Génesis 12, 1-9 ; Sal 32, 12-13. 18-19. 20 y 22; san Mateo 7, 1-5

El Evangelio de hoy va a poner delante de nuestra mente algo que debería de asustarnos. Y digo que debería de asustarnos porque aquí podríamos decir aquello que también es palabra de Dios: “el que esté libre de pecado (de este pecado) que tire la primera piedra”. Me estoy refiriendo a lo que dice Jesucristo en el primer párrafo del Evangelio de hoy: “no juzguéis y no seréis juzgados; porque os van a juzgar como juzguéis vosotros, y la medida que uséis, la usarán con vosotros”.

Veis.

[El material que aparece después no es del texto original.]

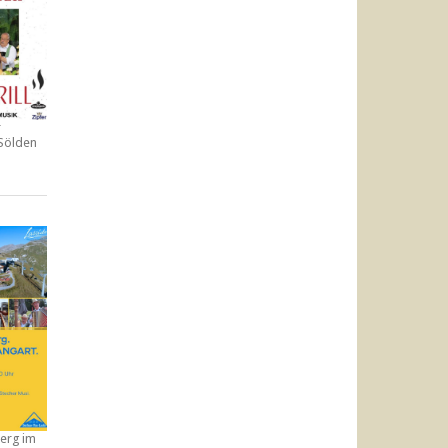
r
 Sölden
erg im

Terrible, porque este “vicio” de ir juzgando a las personas, desgraciadamente es algo en lo que, si somos sinceros y hacemos un examen no digo profundo, sino simplemente si hacemos examen, caemos con frecuencia. Tenemos que reconocer que el juicio sobre los demás es, en nosotros, rápido como una flecha. Y, además, como la flecha, pretende dar en la diana. No es casual, por tanto, que se utilice en estos casos la imagen de “dardo envenenado”, que pretende herir, dañar, envenenar; es decir, “dar muerte” al hermano en nuestro corazón.

En nuestro corazón o en el corazón de otra persona que escucha lo que a veces sale de nuestros labios: los “sapos y culebras” con los que juzgamos a nuestro hermano.

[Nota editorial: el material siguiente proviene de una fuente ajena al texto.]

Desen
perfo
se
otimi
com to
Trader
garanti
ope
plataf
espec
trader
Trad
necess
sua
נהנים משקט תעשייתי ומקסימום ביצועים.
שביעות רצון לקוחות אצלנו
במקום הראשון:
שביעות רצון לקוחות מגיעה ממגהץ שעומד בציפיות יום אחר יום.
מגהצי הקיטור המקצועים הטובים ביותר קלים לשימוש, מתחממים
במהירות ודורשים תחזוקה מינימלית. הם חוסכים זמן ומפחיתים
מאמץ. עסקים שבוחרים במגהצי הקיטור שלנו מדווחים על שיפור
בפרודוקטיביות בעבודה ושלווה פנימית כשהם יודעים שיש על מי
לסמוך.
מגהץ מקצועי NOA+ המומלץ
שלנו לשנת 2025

Fijaros que estoy llamando hermano a la persona sobre la que en ocasiones hacemos nuestros juicios malos, sobre la que pensamos mal, o de la que hablamos mal. Lo llamamos hermano, porque realmente lo es. Todos somos hijos de Dios. Es verdad que todos constituimos una única familia, la familia de los hijos de Dios. Y esto no es una imagen o metáfora. Es cierto que cada uno tiene padres distintos, salvo los “hermanos de sangre”, pero todos los padres han recibido su facultad pro-creadora de Dios; luego en última instancia (o quizá sería mejor decir “en primera instancia”) es de nuestro Padre Dios de donde todos procedemos, luego todos somos hijos de Dios.

Por eso está mal juzgar a los demás, porque, en el fondo, el dolor, la pena se la lleva sobre todo –también nuestro hermano— nuestro Padre Dios. Fijaros que, en un determinado momento, se hace en el Evangelio un resumen muy significativo de los diez Mandamientos: los 10 Mandamientos se resumen en dos, amor a Dios y amor al prójimo.

Y, aún nos va a quedar más claro si acudimos, como siempre al Evangelio y observamos detenidamente la contestación que le da el Señor a un doctor de la ley que le pregunta sobre cuál es el primero y principal mandamiento de la ley. Jesucristo, como bien sabéis, contesta que el primero y principal es “amar a Dios con toda la mente, con todo el corazón con todas nuestras fuerzas”. Con esta contestación –podríamos decir— quedaba respondida la cuestión que el sabio doctor pregunta al Maestro. Pero, ante la sorpresa de propios y extraños, y, sin que nadie se lo pregunte, el Señor añade: “y el segundo, semejante al primero es amar al prójimo. En esto se resumen toda la ley y los profetas”.

Es curioso este alargamiento de la contestación del Señor sin ser inquirido a ello. Pero “aprovecha” la ocasión que estamos hablando de cosas “principales e importantes” para decir cuál es “la segunda” cosa más importante: amar al prójimo.

Decimos todo esto a la vez que pedimos a Jesús, nuestro Hermano mayor que nos ayude a pensar bien de los demás, a no enjuiciarlos, a no fijarnos en sus defectos, sino en sus virtudes que, no te quepa la menor duda, las tiene, como nos recuerda, al terminar, el Evangelio de la Misa de hoy: “¿Cómo puedes decirle a tu hermano: «Déjame que te saque la mota del ojo», teniendo una viga en el tuyo? Hipócrita; sácate primero la viga del ojo; entonces verás claro y podrás sacar la mota del ojo de tu hermano”.